Life Insurance Trusts
An Irrevocable Life Insurance Trust is an effective method to exclude the proceeds of your life insurance policies from your taxable estate (as mentioned above under “Irrevocable Living Trust”). This type of Trust enjoys the benefits otherwise associated with the creation of any Trust, such as the avoidance of probate. It can also help to solve the problem of an estate that is “cash poor” (perhaps because it is not beneficial to liquidate investments in closely held businesses, real estate, or retirement funds) without adding value to the gross taxable estate. The laws which govern these types of Trusts are quite exacting and call for the expertise of a qualified estate planning professional.

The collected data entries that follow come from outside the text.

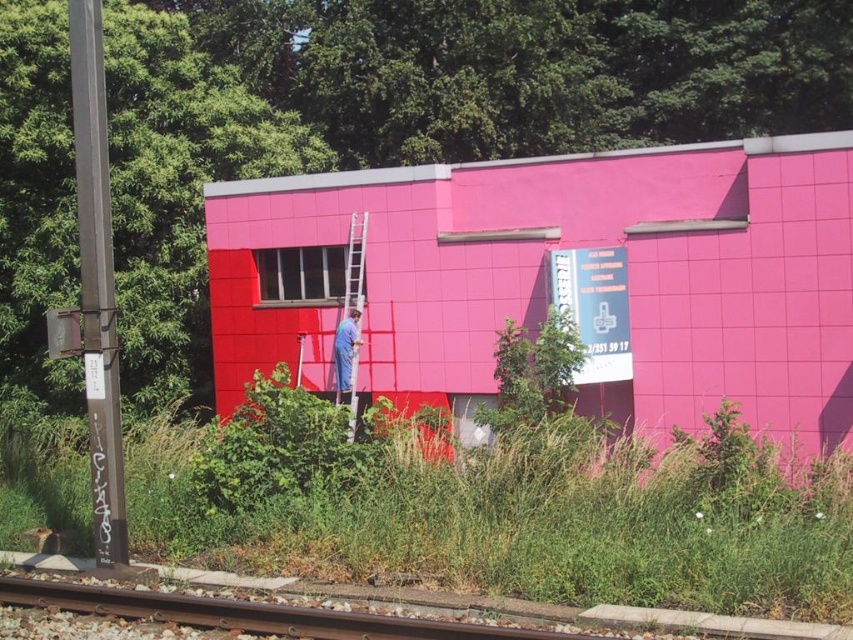
Question: Considering the relative positions of metallic silver ladder at center and blue fabric man at center in the image provided, where is metallic silver ladder at center located with respect to blue fabric man at center?

Choices:
 (A) above
 (B) below

Answer: (A)

Question: Which of the following is the closest to the observer?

Supplemental Needs Trusts (SNT) and Special Needs Trusts
These Trusts are used to assist individuals who are or may become disabled and require special needs and/or benefits. Supplemental Needs Trusts and Special Needs Trusts can help support the needs of a disabled individual. Learn more about special needs planning strategies, including how a Supplemental Needs Trust can help families.
Pet Trusts
Unfortunately because a pet is considered personal property, like furniture or a car, it cannot be named as a beneficiary of a Will. Often, a provision in a Will for the benefit of a pet, for instance by making a bequest to a caretaker, fails because there is no resource if the caretaker takes the money and leaves the pet at the pound. Also, a Will is usually not reviewed until after the pet owner has died. Thus, if the owner is incapacitated or hospitalized, the pet is unprotected – and hungry!